He's just scribbled a handful of equations on a whiteboard, including one called the Heath-Jarrow-Morton model. Developed in the late 1980s, the formula looks horrifically complicated to the layman. But to a mathematician it's elegant, simple—and dangerous. Behind its simplicity lie hidden mistakes, unobservable variables like volatility and correlation that can provide a false sense of security. "With models, you want to see where things go wrong," says Wilmott. "You want to see the dirt. But HJM is actually just a big rug for [mistakes] to be swept under." For the next half hour, Wilmott deconstructs the thing, cautioning students on overreliance. "In the end, we should all like models that wear their faults on their sleeves," he tells the class.
Two hours later, Wilmott is treating his students to beers at a nearby pub. Among them are half a dozen fresh-faced Citigroup employees, all in their mid-20s, all recent physics or engineering Ph.D. graduates, and all being sponsored by Citigroup to take the CQF. (Banks have only recently started sponsoring students to take Wilmott's classes, a tacit acknowledgment that quants need more holistic training.) "There's an arms race going on in quantitative finance," says one of the students. "The CQF gives us another weapon in our arsenal."
On a typical April weekday, Wilmott spends the morning in his office, a small, gray room that's completely nondescript save for the giant blackboard filled with mathematical notation. There he goes over the final touches of an options formula he's getting ready to publish with a former student. He then takes the tube across town to London's posh Grosvenor Square to meet with three former investment bankers who want to hire him as a quant on call for their consultancy startup. They pitch Wilmott while sitting in the modern dining room of Gordon Ramsay's Maze Grill restaurant. Wilmott tells them he'll think about it, then sets off down Oxford Street, a stretch of shops that's swarming with tourists.

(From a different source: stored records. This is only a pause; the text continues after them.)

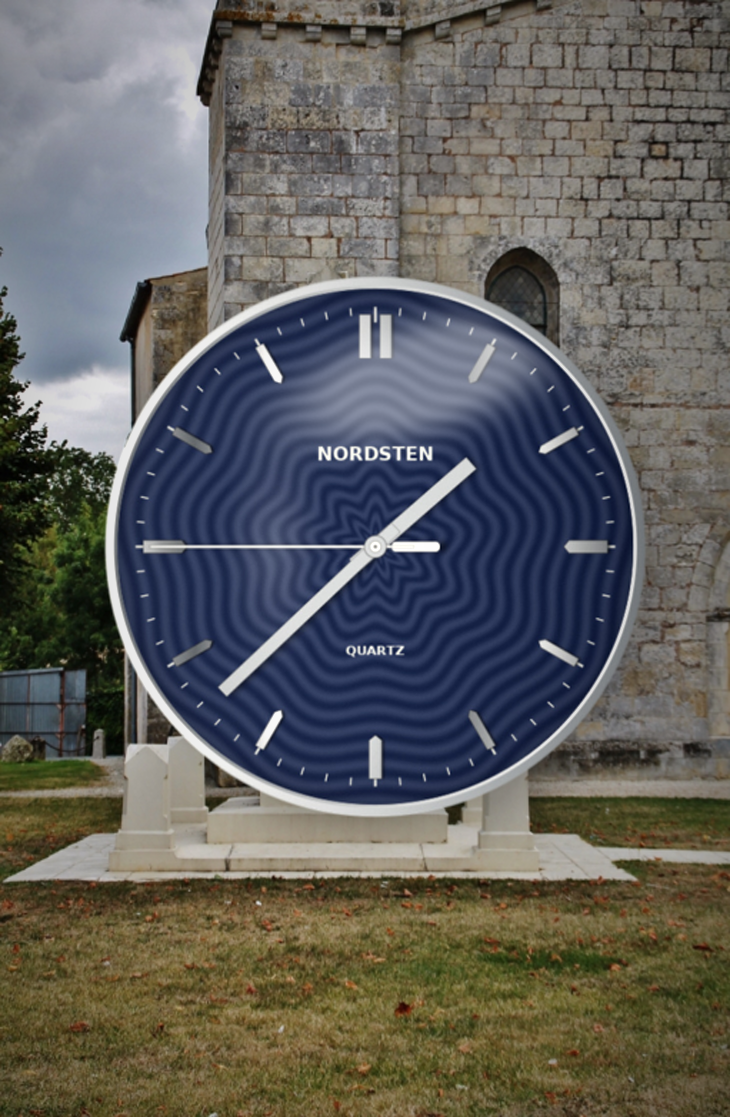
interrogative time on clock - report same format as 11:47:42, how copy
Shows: 1:37:45
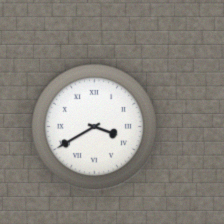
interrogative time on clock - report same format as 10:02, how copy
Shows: 3:40
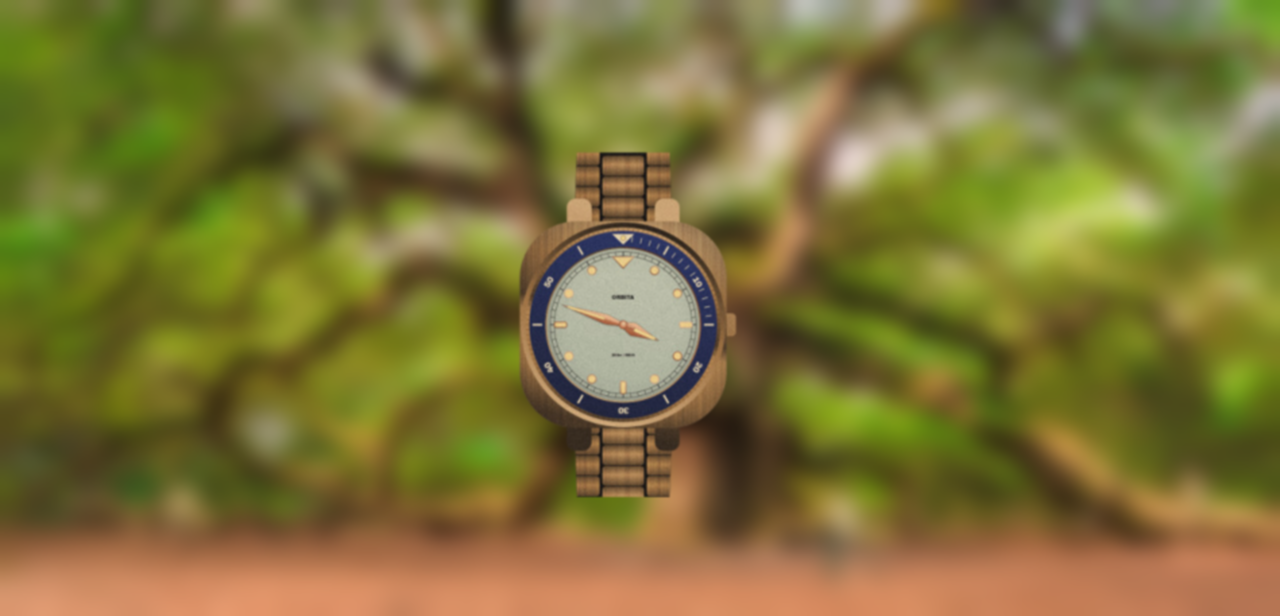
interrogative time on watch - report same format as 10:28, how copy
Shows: 3:48
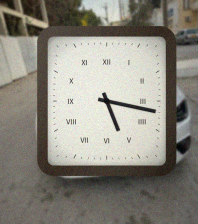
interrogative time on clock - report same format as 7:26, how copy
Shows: 5:17
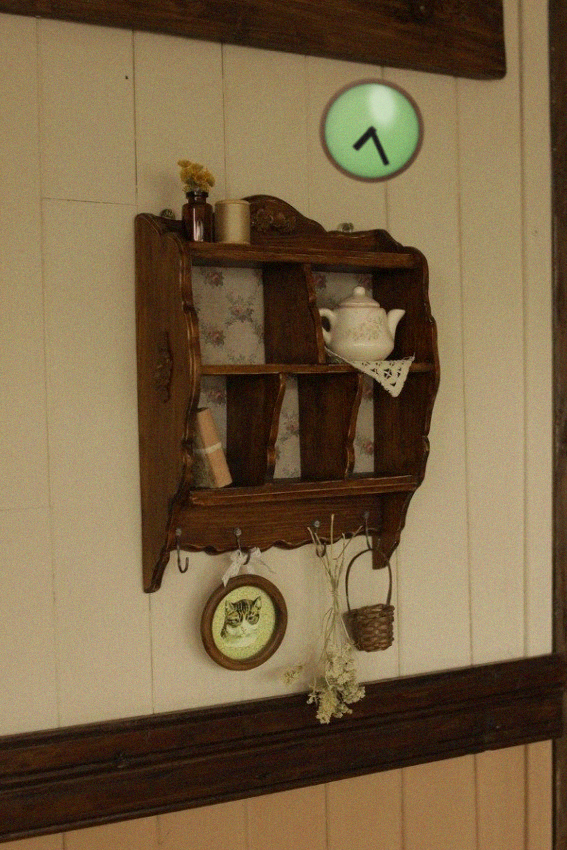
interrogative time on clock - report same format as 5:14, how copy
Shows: 7:26
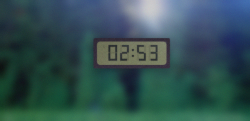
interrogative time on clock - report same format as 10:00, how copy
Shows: 2:53
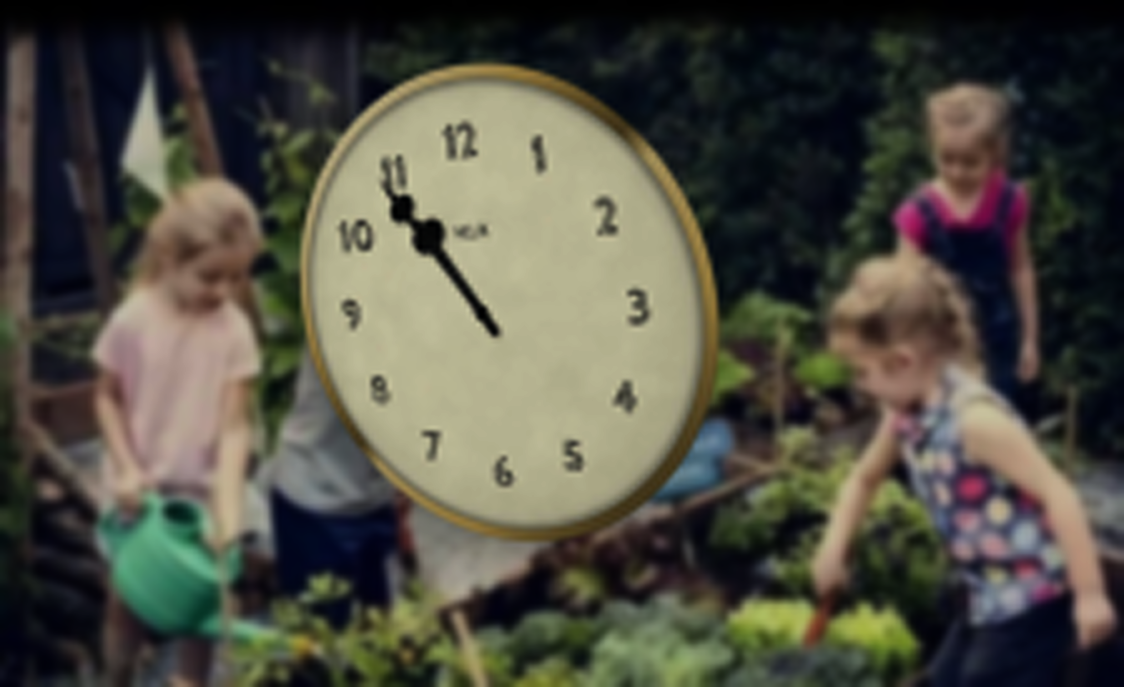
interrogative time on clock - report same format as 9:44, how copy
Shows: 10:54
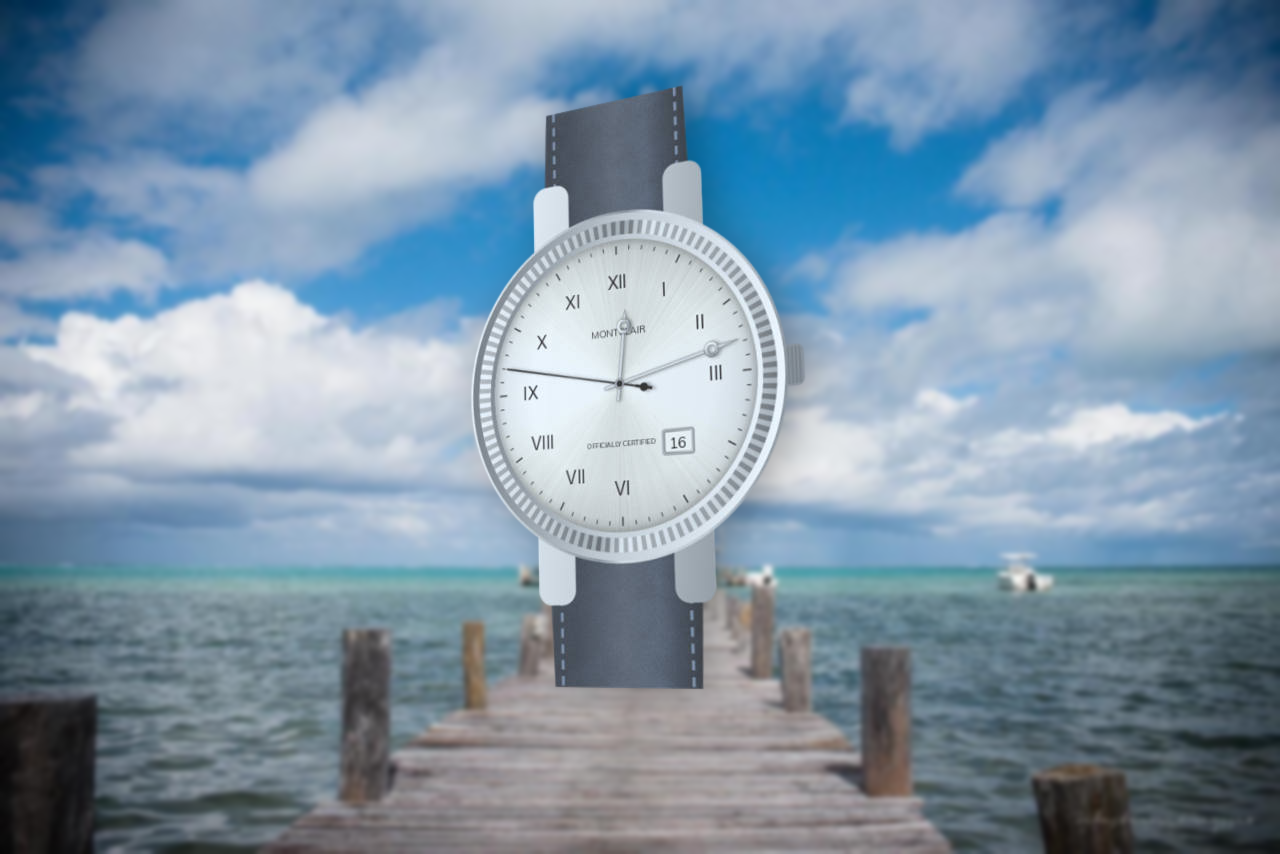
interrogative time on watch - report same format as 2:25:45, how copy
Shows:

Picking his way through, on and off his cell phone, Wilmott talks about the contradictions in his life: he's a car enthusiast who hates to drive; he goes on Swiss ski trips but doesn't ski. Though he's nearly 50, he could pass for 30-something, especially when dressed in skinny jeans, black Chuck Taylors, Gucci eyeglasses and a retro zip-up cardigan. This is his outfit of choice so long as he's not giving a speech somewhere, in which case he might change his shoes and throw on a jacket.